Summoners can be Mythic Companions - no Gift, not even Magical Air unless you choose to take it as a flaw... No Gift, no need for Parma to offset. Now there's just that small matter of no universal MR from a non-Divine, non-Infernal source...
Invisibility to Magic (HOH:TL Mercere section) anyone?
Well, the Gift is rare enough...The Gentle gift even more so...Not enough to form the basis for a 'large' group...unless you are talking about having very few of these type of magi...
This of course would also provide the OoH a source of apprentices...'Large' numbers of Gifted, Blatant Gifted people, that won't be claimed by the local mages...
Interesting point, but the Jerbiton leagues and Arabic magi did/would rely on a number of Gently Gifted magi and a probably greater number of wealthy magi that could interact via servants - parts of the culture make this more possible in perhaps the Levant.
I've always wondered why their aren't canonical examples of Islamic Jerbiton magi - I think they'd fit the current concept of the House quite well (apart from not being Christian)...
Please don't let this derail the current debate...

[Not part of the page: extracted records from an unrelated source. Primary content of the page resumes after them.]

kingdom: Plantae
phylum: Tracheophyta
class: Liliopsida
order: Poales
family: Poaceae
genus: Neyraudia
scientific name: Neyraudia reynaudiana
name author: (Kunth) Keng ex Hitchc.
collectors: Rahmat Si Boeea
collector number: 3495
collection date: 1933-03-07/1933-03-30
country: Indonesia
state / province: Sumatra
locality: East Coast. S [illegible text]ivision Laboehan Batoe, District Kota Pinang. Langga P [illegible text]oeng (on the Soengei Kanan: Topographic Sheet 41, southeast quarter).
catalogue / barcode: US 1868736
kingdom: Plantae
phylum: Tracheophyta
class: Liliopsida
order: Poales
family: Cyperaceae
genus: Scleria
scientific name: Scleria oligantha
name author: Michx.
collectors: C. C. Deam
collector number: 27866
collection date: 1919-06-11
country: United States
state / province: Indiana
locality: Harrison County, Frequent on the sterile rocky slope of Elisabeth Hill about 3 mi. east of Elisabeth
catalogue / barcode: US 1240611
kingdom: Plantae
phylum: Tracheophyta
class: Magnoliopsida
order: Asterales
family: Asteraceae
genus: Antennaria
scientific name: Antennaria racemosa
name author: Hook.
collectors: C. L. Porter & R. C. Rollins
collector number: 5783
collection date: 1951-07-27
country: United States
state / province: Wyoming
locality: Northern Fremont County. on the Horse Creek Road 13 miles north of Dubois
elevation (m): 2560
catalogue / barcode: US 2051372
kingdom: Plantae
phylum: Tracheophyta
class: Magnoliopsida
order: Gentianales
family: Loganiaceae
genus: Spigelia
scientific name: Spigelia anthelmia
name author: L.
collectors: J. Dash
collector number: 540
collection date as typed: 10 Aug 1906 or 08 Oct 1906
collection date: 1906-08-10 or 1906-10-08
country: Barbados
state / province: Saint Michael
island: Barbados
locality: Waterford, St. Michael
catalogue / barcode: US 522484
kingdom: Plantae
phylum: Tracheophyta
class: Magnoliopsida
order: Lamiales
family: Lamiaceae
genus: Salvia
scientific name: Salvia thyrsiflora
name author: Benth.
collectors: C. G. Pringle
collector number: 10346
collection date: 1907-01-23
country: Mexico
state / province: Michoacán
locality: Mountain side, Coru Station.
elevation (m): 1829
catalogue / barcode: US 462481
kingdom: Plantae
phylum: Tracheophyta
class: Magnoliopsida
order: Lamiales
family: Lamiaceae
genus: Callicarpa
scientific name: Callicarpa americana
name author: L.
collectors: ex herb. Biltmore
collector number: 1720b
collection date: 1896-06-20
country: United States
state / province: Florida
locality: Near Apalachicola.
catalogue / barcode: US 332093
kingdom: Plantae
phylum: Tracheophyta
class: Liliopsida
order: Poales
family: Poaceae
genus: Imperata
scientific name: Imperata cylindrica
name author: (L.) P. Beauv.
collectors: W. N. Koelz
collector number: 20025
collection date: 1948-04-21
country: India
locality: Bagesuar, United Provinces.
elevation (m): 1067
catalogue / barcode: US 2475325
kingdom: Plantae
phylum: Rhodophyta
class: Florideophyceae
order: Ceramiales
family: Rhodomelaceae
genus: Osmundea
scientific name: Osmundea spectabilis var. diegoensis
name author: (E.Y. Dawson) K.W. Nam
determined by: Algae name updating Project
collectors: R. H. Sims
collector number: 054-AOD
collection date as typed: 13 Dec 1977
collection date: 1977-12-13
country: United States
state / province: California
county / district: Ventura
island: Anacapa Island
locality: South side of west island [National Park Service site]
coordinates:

Since I first wrote this post, I have decided that non-hermetic sahirs in my Iberian saga do not work well with each other, and don't have an "order" per se. There are some that work together toward common goals, but jealousy and backstabbing are more common than in the OoH, due to the lack of Parma.
That being said, the players never actually took the bait and never explored that "covenant" that I was working on, so screw 'em!! No mystical arabic secrets for you!!
Actually, that's probably a pretty accurate picture in Iberia in 1220 CE.
A master and apprentice travelling pair of non-Hermetic sahir would make a good Story. Simialrly, there's nothing to stop you making a covenant of Ex Misc Hermetic Sahir with a few Criamon of the Path of Walking Backwards, a Sufi Mystic or two and a couple of Jerbiton Mozarab hangers on as an interesting recurring ally or opponent to a Saga, particularly if the covenant is set in Granada or a similar part of Southern Iberia.
With the fall of the Caliphate of Cordoba, the second taifa period and the success of the Reconquista gaining momentum after the Battle of Las Navas de Tolosa, it's hard to envisage any sort of united group of Sahirs in late Medieval Iberia. Most would likely be opportunistic "evil vizier" types or travelling mercenaries/wanderers without a great deal of knowledge - perhaps only Sihr and a few other Supernatural Abilities. Impressive as court magicians but not on par with a Hermetic magus.
However, in the early days, before the formation of the Caliphate in the early 900s (and prior to some sahir joining Ex Miscellanea), there would be room for a parallel Order. After the Hermetic Sahir join, the Order of Suleiman would likely be pushed back to the Maghreb and Northern Africa / the Levant although there were still likely interactions in southern Iberia and perhaps even a few interactions amongst the magi of Urbs Rubra, one of the few covenants from the original Tribunal of the East.
In 1220, most interaction between non-Hermetic Sahir and Hermetic magi would be in the Levant, where perhaps there is a chance for the intial hostilities to be transformed similar to that in Iberia 300 years ago. he possibility of a second group of Sahir (long out of contact with their Andalusian Ex Miscellanea brethren) joining the Order as a second tradition within Ex Miscellanea would make an interesting Story arc IMO. Perhaps the Hermetic Sahir are at the forefront of Hermetic colonisation of the Levant and as aggressive as their "Frankish" sodales of the Order of Hermes or perhaps they welcome the chance to "return home" and rediscover the secrets of their tradition like Seekers with Mercurian focus.